Take the data below and copy exactly the lines starting at the one with "1: (468, 284, 17.22)" and finishing at the one with "19: (494, 266, 17.81)", both included.

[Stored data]
[Start of section]
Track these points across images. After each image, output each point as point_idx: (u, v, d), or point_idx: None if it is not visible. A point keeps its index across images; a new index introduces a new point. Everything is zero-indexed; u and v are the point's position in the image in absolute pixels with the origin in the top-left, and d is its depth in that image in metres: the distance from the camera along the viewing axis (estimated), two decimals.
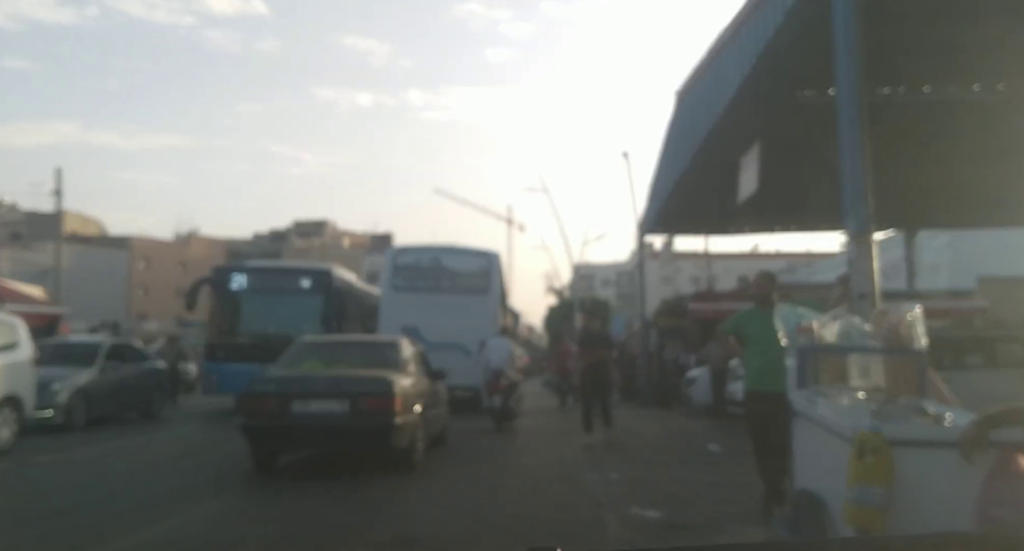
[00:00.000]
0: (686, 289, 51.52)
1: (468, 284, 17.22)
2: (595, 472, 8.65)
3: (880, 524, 3.20)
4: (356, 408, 7.93)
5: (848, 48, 6.00)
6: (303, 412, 8.00)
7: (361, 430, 7.95)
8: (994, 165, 13.32)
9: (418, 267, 17.72)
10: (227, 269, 18.40)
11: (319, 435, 8.17)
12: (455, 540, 5.78)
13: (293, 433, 8.12)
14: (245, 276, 17.25)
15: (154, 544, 5.66)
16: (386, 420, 7.85)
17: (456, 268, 17.70)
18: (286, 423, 7.97)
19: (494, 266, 17.81)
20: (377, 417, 7.88)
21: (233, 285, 16.94)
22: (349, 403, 7.95)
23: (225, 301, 16.92)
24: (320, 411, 8.01)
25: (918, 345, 4.03)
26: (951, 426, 3.43)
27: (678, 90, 14.05)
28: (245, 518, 6.49)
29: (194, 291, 17.11)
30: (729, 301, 19.41)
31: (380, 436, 7.91)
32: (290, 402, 8.01)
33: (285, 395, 8.06)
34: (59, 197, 31.29)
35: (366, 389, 8.08)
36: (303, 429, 8.07)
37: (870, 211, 5.81)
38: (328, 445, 8.76)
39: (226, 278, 17.16)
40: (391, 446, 8.01)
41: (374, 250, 77.08)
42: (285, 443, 8.51)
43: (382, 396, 7.98)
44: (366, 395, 8.01)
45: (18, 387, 10.48)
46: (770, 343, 5.82)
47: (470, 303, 16.74)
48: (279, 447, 8.56)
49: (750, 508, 6.17)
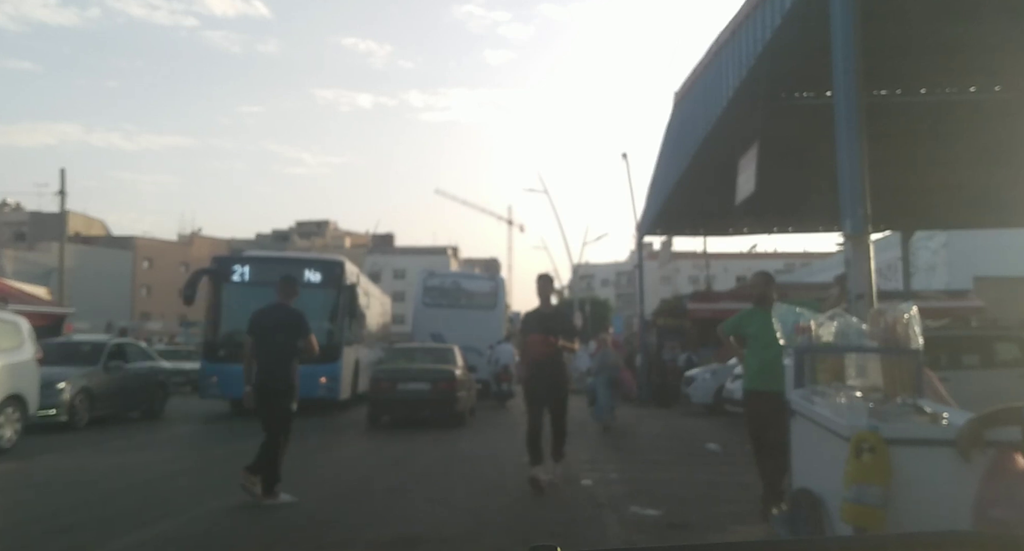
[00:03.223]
0: (685, 289, 51.68)
1: (480, 302, 21.37)
2: (595, 471, 8.68)
3: (878, 523, 3.22)
4: (434, 388, 13.24)
5: (845, 50, 6.03)
6: (403, 389, 13.32)
7: (437, 401, 13.16)
8: (990, 166, 13.36)
9: (442, 288, 22.65)
10: (228, 259, 16.74)
11: (412, 404, 13.30)
12: (455, 540, 5.80)
13: (397, 402, 13.30)
14: (248, 267, 15.78)
15: (154, 544, 5.68)
16: (451, 395, 13.22)
17: (471, 289, 22.50)
18: (394, 397, 13.31)
19: (500, 288, 22.67)
20: (446, 393, 13.19)
21: (235, 277, 15.53)
22: (430, 385, 13.29)
23: (226, 295, 15.38)
24: (413, 389, 13.31)
25: (914, 345, 4.06)
26: (948, 425, 3.45)
27: (676, 91, 14.10)
28: (245, 518, 6.51)
29: (192, 283, 15.30)
30: (727, 301, 19.48)
31: (447, 405, 13.22)
32: (396, 384, 13.39)
33: (393, 379, 13.46)
34: (63, 197, 31.25)
35: (439, 376, 13.42)
36: (403, 400, 13.28)
37: (867, 212, 5.84)
38: (417, 410, 13.33)
39: (227, 269, 15.67)
40: (454, 411, 13.28)
41: (375, 250, 77.16)
42: (393, 409, 13.51)
43: (448, 381, 13.36)
44: (439, 380, 13.34)
45: (22, 386, 10.51)
46: (768, 343, 5.85)
47: (482, 316, 20.96)
48: (389, 412, 13.59)
49: (749, 507, 6.19)
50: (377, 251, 77.37)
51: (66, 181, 31.08)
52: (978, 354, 11.00)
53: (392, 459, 10.02)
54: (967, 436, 3.21)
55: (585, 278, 65.72)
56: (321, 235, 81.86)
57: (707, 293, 24.60)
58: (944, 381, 4.85)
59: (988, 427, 3.19)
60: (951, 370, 9.01)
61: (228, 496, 7.04)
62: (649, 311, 24.29)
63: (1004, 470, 3.10)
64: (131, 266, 60.49)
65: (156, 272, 61.77)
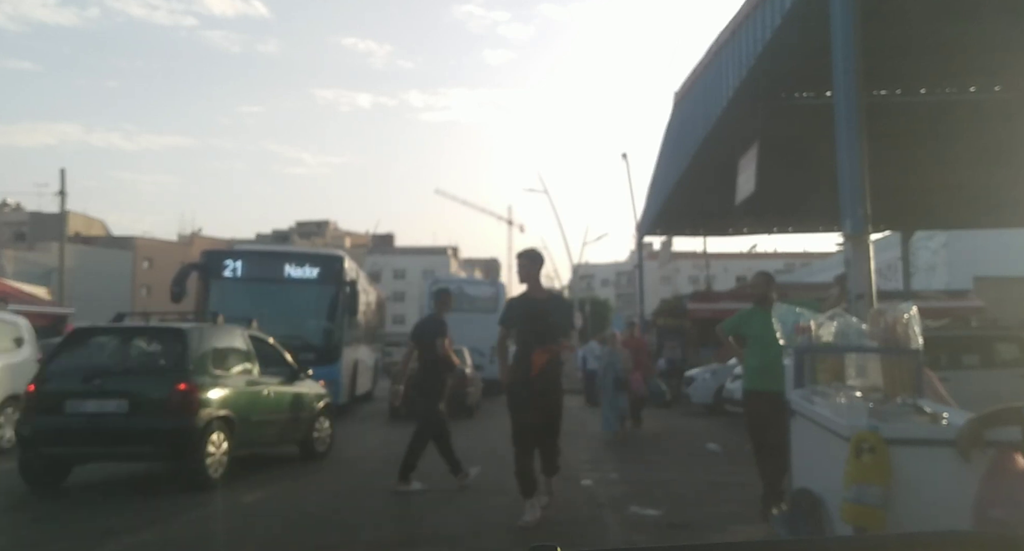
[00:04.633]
0: (685, 289, 51.66)
1: (483, 306, 22.16)
2: (595, 471, 8.68)
3: (878, 523, 3.22)
4: None
5: (845, 50, 6.04)
6: None
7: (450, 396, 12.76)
8: (990, 166, 13.37)
9: None
10: (219, 254, 15.35)
11: None
12: (455, 540, 5.80)
13: None
14: (241, 262, 14.50)
15: (154, 544, 5.68)
16: (462, 391, 14.20)
17: (475, 294, 23.62)
18: None
19: (501, 292, 23.58)
20: (459, 389, 13.48)
21: (226, 272, 14.28)
22: None
23: (217, 291, 14.06)
24: None
25: (914, 345, 4.06)
26: (948, 425, 3.45)
27: (676, 91, 14.11)
28: (245, 518, 6.51)
29: (181, 279, 14.03)
30: (727, 301, 19.49)
31: (460, 399, 13.83)
32: None
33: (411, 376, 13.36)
34: (63, 197, 31.25)
35: None
36: None
37: (867, 212, 5.84)
38: None
39: (218, 264, 14.35)
40: (465, 405, 14.53)
41: (375, 250, 77.17)
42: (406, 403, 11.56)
43: (460, 378, 13.68)
44: None
45: (22, 386, 10.45)
46: (768, 343, 5.85)
47: (484, 319, 21.30)
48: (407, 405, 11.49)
49: (749, 507, 6.19)
50: (377, 251, 77.36)
51: (66, 181, 31.11)
52: (978, 354, 11.00)
53: (392, 459, 9.96)
54: (967, 436, 3.21)
55: (585, 278, 65.71)
56: (321, 235, 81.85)
57: (707, 293, 24.59)
58: (944, 381, 4.85)
59: (988, 427, 3.19)
60: (951, 370, 9.00)
61: (228, 496, 7.04)
62: (649, 311, 24.31)
63: (1004, 470, 3.10)
64: (131, 266, 60.48)
65: (156, 272, 61.70)
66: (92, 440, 7.24)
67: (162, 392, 7.26)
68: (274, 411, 8.64)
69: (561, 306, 6.70)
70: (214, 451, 7.41)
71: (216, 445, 7.45)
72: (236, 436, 7.69)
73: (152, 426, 7.18)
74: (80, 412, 7.25)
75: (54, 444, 7.30)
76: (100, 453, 7.53)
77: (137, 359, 8.09)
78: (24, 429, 7.41)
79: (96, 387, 7.31)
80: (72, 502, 7.05)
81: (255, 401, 8.28)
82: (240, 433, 7.75)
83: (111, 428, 7.19)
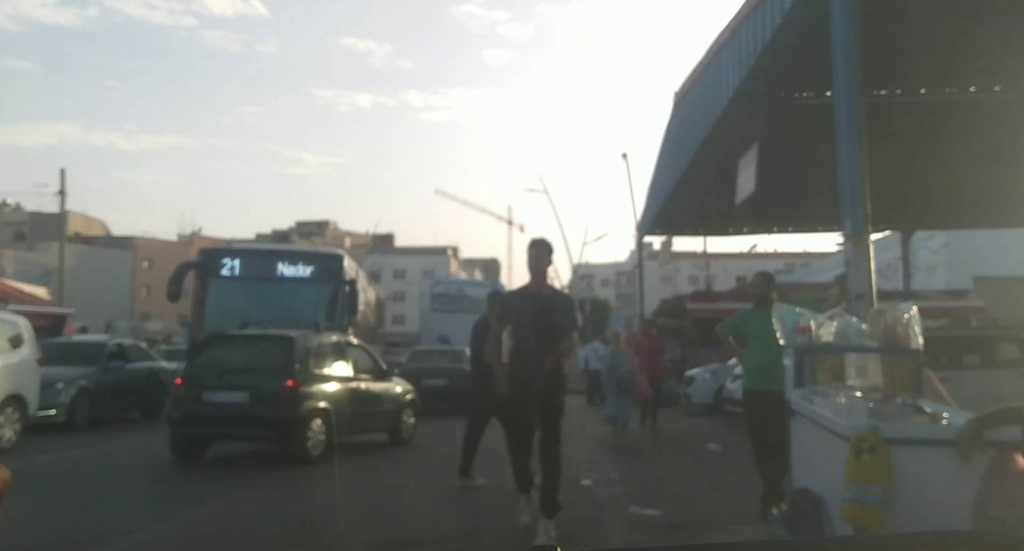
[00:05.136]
0: (685, 289, 51.63)
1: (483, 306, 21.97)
2: (595, 471, 8.68)
3: (878, 523, 3.22)
4: (451, 383, 15.74)
5: (845, 50, 6.04)
6: (426, 384, 15.39)
7: (454, 394, 14.70)
8: (990, 166, 13.37)
9: (448, 294, 26.31)
10: (216, 252, 15.02)
11: (433, 397, 15.07)
12: (455, 540, 5.80)
13: (421, 394, 12.76)
14: (239, 260, 14.17)
15: (154, 544, 5.68)
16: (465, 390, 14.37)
17: (474, 295, 24.53)
18: (418, 390, 12.84)
19: None
20: (462, 388, 12.96)
21: (224, 271, 13.92)
22: (448, 380, 16.06)
23: (214, 290, 13.71)
24: (434, 384, 16.05)
25: (914, 345, 4.06)
26: (948, 425, 3.45)
27: (676, 91, 14.11)
28: (245, 518, 6.51)
29: (177, 278, 13.40)
30: (727, 301, 19.49)
31: (463, 398, 13.33)
32: (420, 380, 14.86)
33: (417, 375, 15.30)
34: (63, 197, 31.25)
35: (455, 373, 15.89)
36: (425, 393, 13.96)
37: (867, 212, 5.84)
38: (437, 402, 15.13)
39: (215, 263, 14.00)
40: None
41: (375, 250, 77.17)
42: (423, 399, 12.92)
43: (463, 377, 13.43)
44: (456, 376, 15.52)
45: (22, 386, 10.51)
46: (768, 343, 5.85)
47: None
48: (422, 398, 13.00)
49: (749, 507, 6.19)
50: (377, 251, 77.33)
51: (66, 181, 31.11)
52: (978, 354, 10.99)
53: (393, 459, 10.03)
54: (967, 436, 3.21)
55: (585, 278, 65.74)
56: (321, 235, 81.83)
57: (707, 293, 24.60)
58: (944, 381, 4.85)
59: (988, 427, 3.19)
60: (951, 370, 8.99)
61: (228, 496, 7.04)
62: (649, 311, 24.30)
63: (1004, 470, 3.10)
64: (131, 266, 60.50)
65: (156, 272, 61.64)
66: (222, 424, 9.15)
67: (274, 387, 8.98)
68: (365, 404, 10.28)
69: (564, 304, 6.12)
70: (313, 435, 9.04)
71: (316, 431, 9.08)
72: (333, 424, 9.18)
73: (267, 414, 8.95)
74: (213, 401, 9.10)
75: (194, 426, 9.17)
76: (228, 434, 9.50)
77: (256, 359, 9.67)
78: (172, 413, 9.27)
79: (225, 382, 9.19)
80: (71, 502, 7.04)
81: (349, 395, 9.94)
82: (337, 422, 9.24)
83: (236, 415, 9.04)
[End of section]
> _Your response_
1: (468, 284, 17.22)
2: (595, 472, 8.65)
3: (880, 524, 3.20)
4: (356, 408, 7.93)
5: (848, 48, 6.00)
6: (303, 412, 8.00)
7: (361, 430, 7.95)
8: (994, 165, 13.32)
9: (418, 267, 17.72)
10: (227, 269, 18.40)
11: (319, 435, 8.17)
12: (455, 540, 5.78)
13: (293, 433, 8.12)
14: (245, 276, 17.25)
15: (154, 544, 5.66)
16: (386, 420, 7.85)
17: (456, 268, 17.70)
18: (286, 423, 7.97)
19: (494, 266, 17.81)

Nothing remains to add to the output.